When oral bacteria join forces with fungi, they form cavity-causing "superorganisms." These oral health villains show unique resilience and mobility that make them more resistant to antimicrobials and lead to more tooth decay, according to a study in the Proceedings of the National Academy of Sciences.
More compelling, the researchers found that when Streptococcus mutans and Candida albicans cluster, it sprouts limblike structures, giving it unexpected surface mobility with coordinated "leapinglike" and "walkinglike" motions while continuously growing. This occurs despite each germ being unable to move on its own, the authors wrote. The researchers believe that this is the first time this group-level mobility has been reported.
"These mobile groups of growing cells promote rapid spatial spreading of both species across surfaces, causing more extensive tooth decay," wrote the authors, led by Dr. Zhi Ren of the University of Pennsylvania in Philadelphia (Proc Natl Acad Sci, October 3, 2022, Vol. 119:41, e2209699119).
When fungi and bacteria connect, they form multicellular biofilms that cause many human infections. However, the level at which distinctive microbes act in concert with spatial and temporal qualities to coordinate disease-promoting functionality remains understudied.
To explore the dynamics of bacterial and fungal interactions in human saliva and how they develop biofilms on tooth surfaces, the researchers examined dental plaque and saliva samples from 14 caries-free children and 30 children with severe early childhood tooth decay. The research was funded in part by grants from the U.S. National Institute for Dental and Craniofacial Research, the European Research Council, and the Federal Ministry of Education and Research in Germany.

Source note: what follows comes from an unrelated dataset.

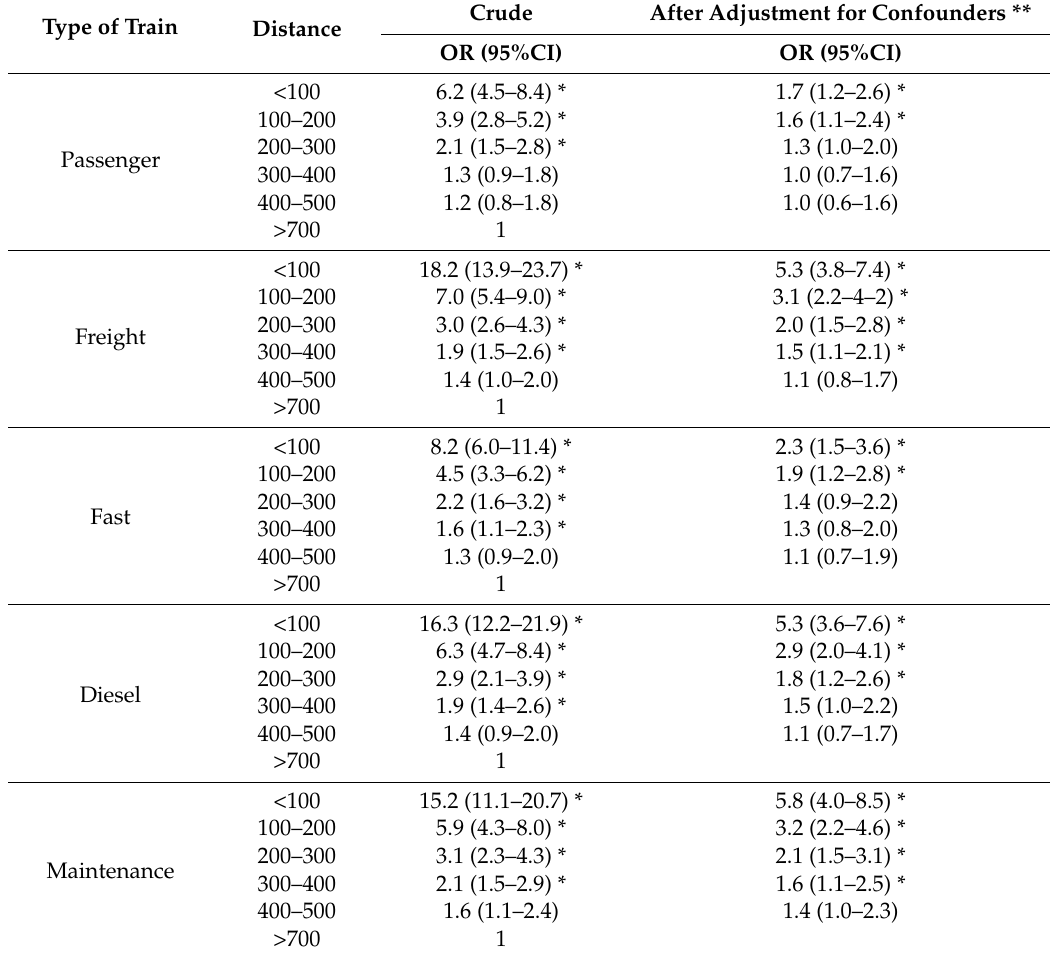
Odds of being annoyed by vibrations stratified by distance and train type with moderating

After seeing the bacterial-fungal clusters present in the saliva samples under a microscope, the researchers conducted experiments using real-time live microscopy to observe the process of attachment and eventual growth. To recreate the formation of these assemblages, the authors created a lab system using the bacteria, fungi, and a toothlike material, all of which were incubated in human saliva.

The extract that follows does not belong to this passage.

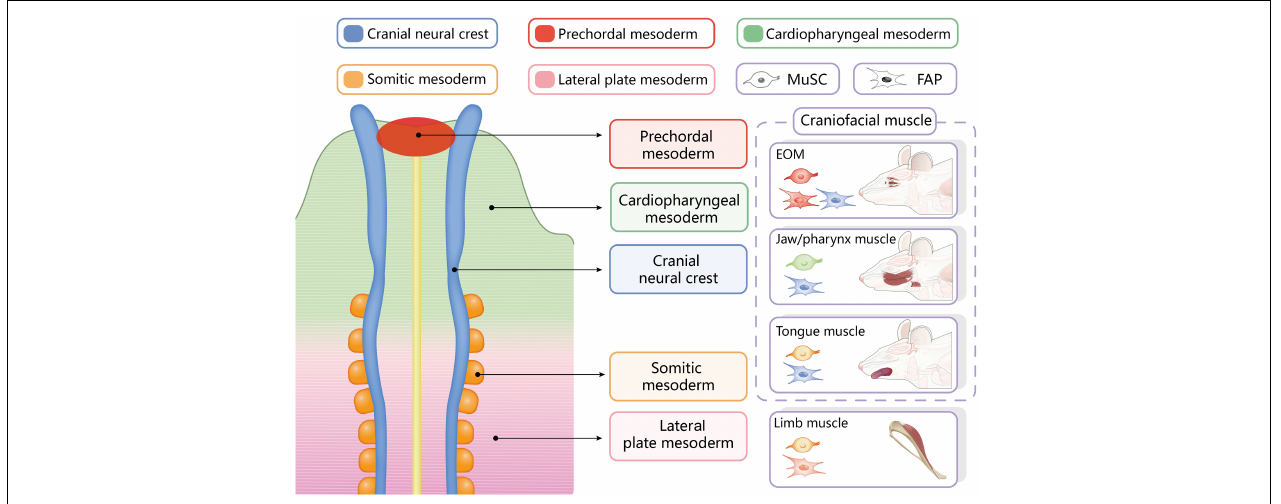
FIGURE 1 | Embryonic origins of resident stem cells in different craniofacial and trunk/limb muscles. EOM, extraocular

The platform enabled the researchers to watch the groupings merge. They observed a highly organized structure with bacterial clusters attached in a complex network of fungal yeast and filamentlike projections called hyphae. The structure was entangled in an extracellular polymer.
Additionally, the researchers tested the properties of these assemblages after they had colonized the tooth surface. They discovered enhanced surface adhesion, which made them very sticky, as well as greater increased mechanical and antimicrobial tolerance, the authors wrote.
Microbes with major moves
In these assemblages, the bacteria used the fungal hyphae to anchor on the surface and then propel the whole superorganism forward, transporting the attached bacteria across the tooth surface.
When the bacteria and fungi teamed up, they moved quickly and at quite a distance. On the toothlike surface, the microbes' velocities were measured at more than 40 µm per hour. This velocity is like the speed of fibroblasts, which are cells involved in wound healing, according to the study.
Within the first hours of growth, the assemblages were seen leaping more than 100 µm across the surface. Though many questions remain concerning these mechanisms, researchers know that the germ collections' ability to move while they grow enables them to quickly colonize and spread to new surfaces. When the assemblages were allowed to attach and grow on human teeth in a lab model, more extensive tooth decay was discovered due to the biofilm spreading rapidly, they wrote.
Clinical significance
Nevertheless, the bacteria and fungi assembled as a new entity that gave each other different benefits and functions that they wouldn't have on their own, the authors wrote.
"These observations could be of clinical importance to provide insights into the onset of severe childhood caries characterized by rapid and aggressive decay of the tooth enamel," Ren and colleagues wrote.